### TASK REQUIREMENTS
a) In the court opinion excerpt, for how long did the judge extend the restraining order?
b) Copy word for word the part of the court opinion excerpt from "The judgment of" up to and including "Attorney General, intervener.".
c) Please continue the court opinion excerpt from where it stops.

The judgment of the District Court is reversed, and the case is remanded for the entry of judgment consistent with this opinion and for the award of costs and reasonable attorney's fees as required by G.L. c. 231, § 59H. In addition, Walton may apply to the single justice for an award of appropriate attorney's fees and costs in connection with the appeal. See McLarnon v. Jokisch, supra.
1. The Attorney General, intervener.
2. The judge concluded the hearing by finding that: "[B]ased on the credible evidence and the reasonable inferences that I draw from that evidence, and I remind you that the only issue before me this morning was whether or not [the plaintiff] had demonstrated by a preponderance of the evidence that she requires the continued protection of this Court in the form of a restraining order. Based on the credible evidence and reasonable inferences that I draw from that evidence, I am going to extend this restraining order for a period of six months."
3. The elements of the tort of abuse of process are: "(1) `process' was used; (2) for an ulterior or illegitimate purpose; (3) resulting in damage." Vittands v. Sudduth, 49 Mass.App. Ct. 401, 406, 730 N.E.2d 325 (2000), quoting Kelley v. Stop & Shop Cos., 26 Mass.App.Ct. 557, 558, 530 N.E.2d 190 (1988). "More specifically, abuse of process has been described as a `form of coercion to obtain a collateral advantage, not properly involved in the proceeding itself, such as the surrender of property or the payment of money.'" Vittands v. Sudduth, supra, quoting Cohen v. Hurley, 20 Mass.App.Ct. 439, 442, 480 N.E.2d 658 (1985). "The subsequent misuse of the process, though properly obtained, constitutes the misconduct for which liability is imposed. ..." Kelley v. Stop & Shop Cos., supra, quoting Restatement (Second) of Torts § 682 comment a (1977).
4. The motion was captioned as both a motion to dismiss pursuant to Mass. R. Civ. P. 12(b)(6), 365 Mass. 754 (1974), and a special motion to dismiss pursuant to the anti-SLAPP statute.
5. Rule 5 of the Dist./Mun. Cts. Rules for Appellate Division Appeal (2001) provides that: "a judge may, in his or her discretion, report a judgment, interlocutory or other ruling, finding or decision for determination by the Appellate Division."

### DATA UNDER STUDY
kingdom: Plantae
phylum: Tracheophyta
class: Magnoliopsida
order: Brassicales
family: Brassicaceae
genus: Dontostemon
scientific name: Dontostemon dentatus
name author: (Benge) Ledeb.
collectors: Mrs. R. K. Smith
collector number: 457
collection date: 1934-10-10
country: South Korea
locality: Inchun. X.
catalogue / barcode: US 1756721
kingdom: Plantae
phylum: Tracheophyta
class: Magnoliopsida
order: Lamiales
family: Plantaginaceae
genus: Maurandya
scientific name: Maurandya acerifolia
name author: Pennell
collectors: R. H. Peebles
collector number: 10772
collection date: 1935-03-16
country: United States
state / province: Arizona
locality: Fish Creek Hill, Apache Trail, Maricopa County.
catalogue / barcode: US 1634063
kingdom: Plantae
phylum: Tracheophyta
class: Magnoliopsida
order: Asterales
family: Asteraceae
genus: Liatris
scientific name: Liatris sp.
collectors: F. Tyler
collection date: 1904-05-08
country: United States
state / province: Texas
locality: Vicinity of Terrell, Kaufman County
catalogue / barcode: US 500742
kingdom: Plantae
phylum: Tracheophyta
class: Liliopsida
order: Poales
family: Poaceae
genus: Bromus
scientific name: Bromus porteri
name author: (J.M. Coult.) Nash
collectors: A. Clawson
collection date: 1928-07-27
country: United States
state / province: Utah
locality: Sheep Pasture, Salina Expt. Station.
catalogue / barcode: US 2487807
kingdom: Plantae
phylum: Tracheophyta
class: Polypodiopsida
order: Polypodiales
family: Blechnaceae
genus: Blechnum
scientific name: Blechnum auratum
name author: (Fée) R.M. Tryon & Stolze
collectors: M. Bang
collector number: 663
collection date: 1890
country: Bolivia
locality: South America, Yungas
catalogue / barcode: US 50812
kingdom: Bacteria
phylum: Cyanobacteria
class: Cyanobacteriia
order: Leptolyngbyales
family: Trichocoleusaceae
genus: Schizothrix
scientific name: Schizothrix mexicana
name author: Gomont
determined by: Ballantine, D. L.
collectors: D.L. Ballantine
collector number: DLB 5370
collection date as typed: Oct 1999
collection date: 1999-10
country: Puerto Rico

### RESPONSE LIST
a) For six months.

b)
The judgment of the District Court is reversed, and the case is remanded for the entry of judgment consistent with this opinion and for the award of costs and reasonable attorney's fees as required by G.L. c. 231, § 59H. In addition, Walton may apply to the single justice for an award of appropriate attorney's fees and costs in connection with the appeal. See McLarnon v. Jokisch, supra.
1. The Attorney General, intervener.

c)
6. "The objective of SLAPP suits is not to win them, but to use litigation to intimidate opponents' exercise of rights of petitioning and speech." Duracraft Corp. v. Holmes Prods. Corp., 427 Mass. 156, 161, 691 N.E.2d 935 (1998), citing Wilcox v. Superior Court, 27 Cal.App.4th 809, 816-817, 33 Cal.Rptr.2d 446 (1994).
7. To the extent our decision is inconsistent with the Appeals Court decision in Kalogianis v. Leone, 50 Mass.App.Ct. 910, 911, 740 N.E.2d 645 (2000), that decision is overruled.
8. To prevent further litigation, which would create an additional burden on the petitioner, we review the denial of the motion rather than remanding it to the Appeals Court.
9. Walton also submitted an affidavit, in which she averred that her friend told her that she never said what Fabre and Fabre's roommate claim in their affidavits.
10. Fabre does not claim that Walton made subsequent use of the 209A order to coerce or obtain a collateral advantage or for some other illegitimate purpose.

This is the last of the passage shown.